__TASK TO CARRY OUT__: Please report each line in the material below that includes "size".

__TASK DATA__:

══════════

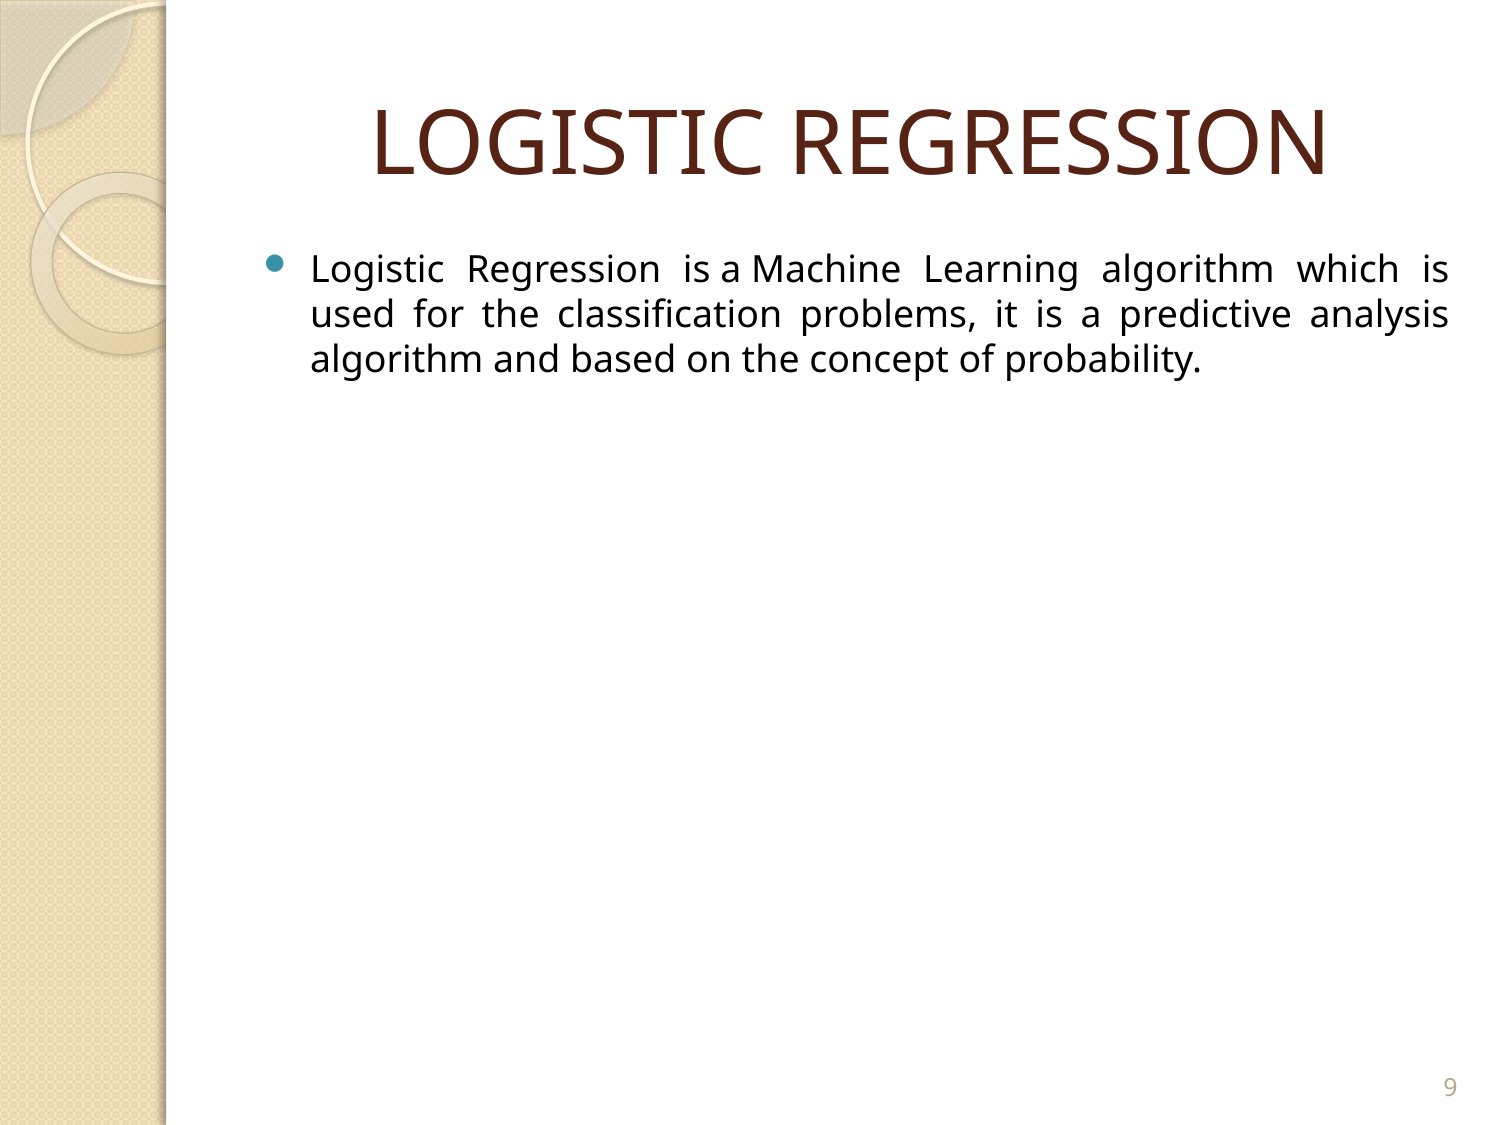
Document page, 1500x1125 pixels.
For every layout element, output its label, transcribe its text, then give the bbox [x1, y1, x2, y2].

══════════

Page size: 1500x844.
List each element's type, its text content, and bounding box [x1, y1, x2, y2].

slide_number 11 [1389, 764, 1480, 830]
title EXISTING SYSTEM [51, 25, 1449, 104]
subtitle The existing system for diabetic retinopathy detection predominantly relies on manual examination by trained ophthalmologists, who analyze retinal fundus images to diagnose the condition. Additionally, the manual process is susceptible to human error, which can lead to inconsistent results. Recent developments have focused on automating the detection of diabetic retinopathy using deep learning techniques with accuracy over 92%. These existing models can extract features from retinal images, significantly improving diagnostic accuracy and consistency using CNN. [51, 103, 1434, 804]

══════════

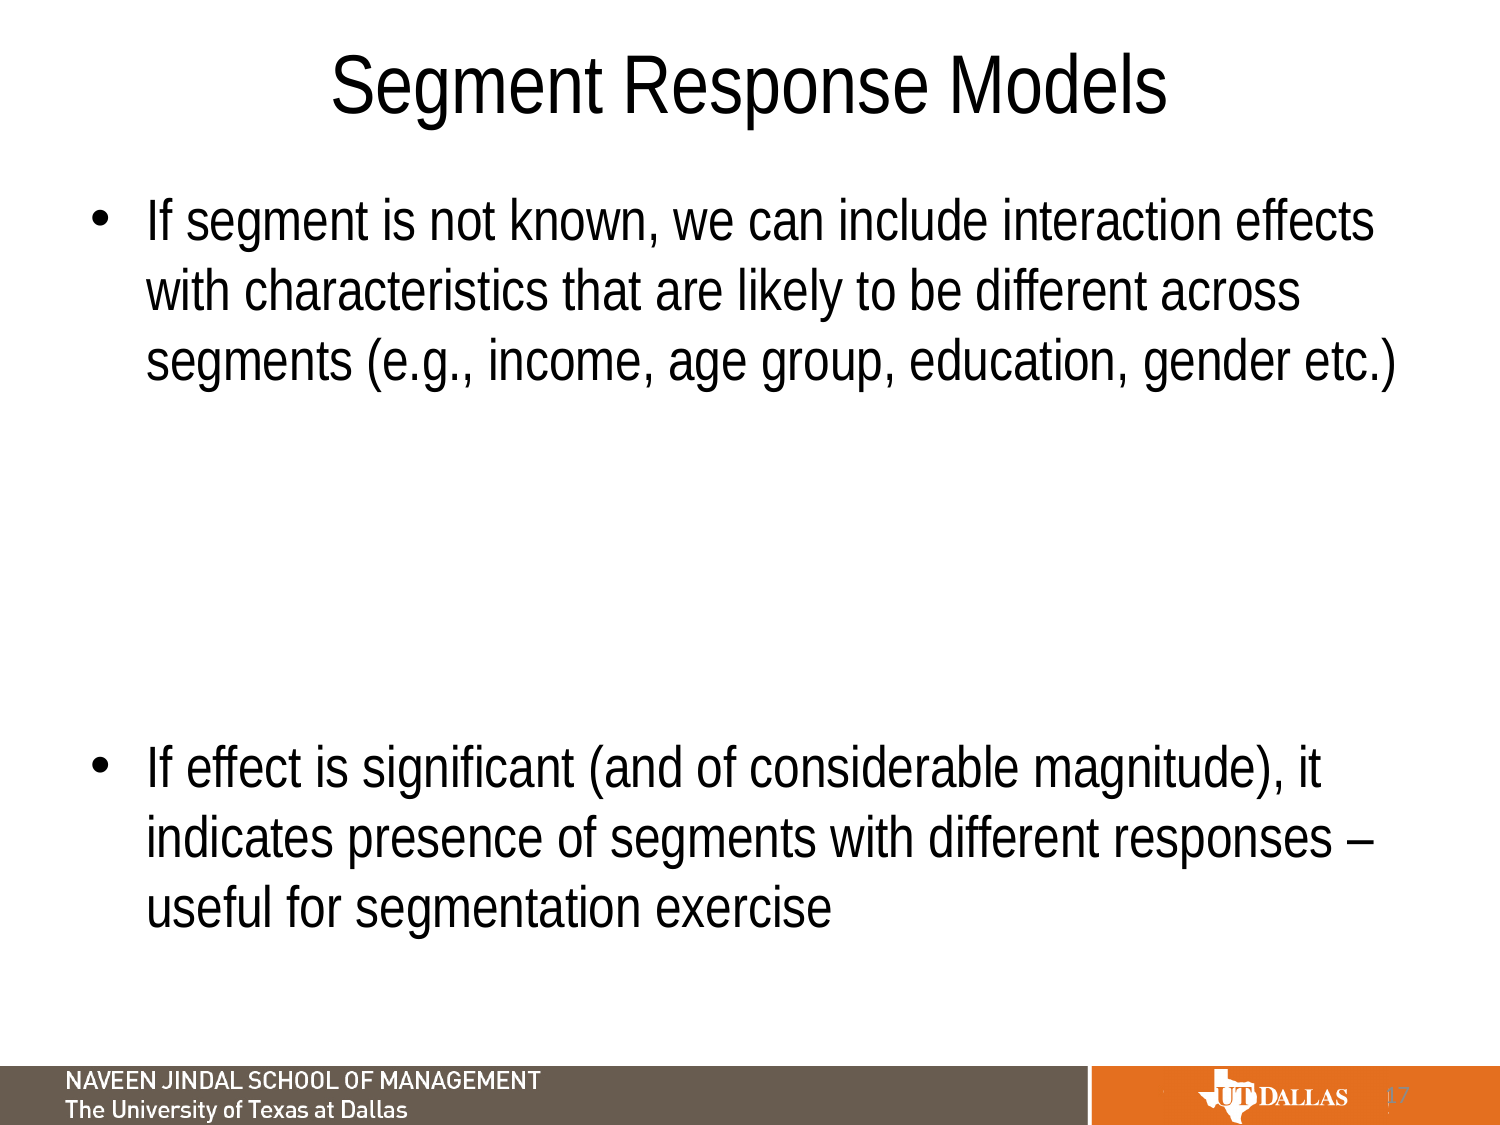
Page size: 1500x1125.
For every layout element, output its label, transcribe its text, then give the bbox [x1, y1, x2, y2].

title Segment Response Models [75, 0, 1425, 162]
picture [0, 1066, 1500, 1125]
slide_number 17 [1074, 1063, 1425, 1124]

══════════

__ANSWER TO THIS TASK__:
Page size: 1500x844.
Page size: 1500x1125.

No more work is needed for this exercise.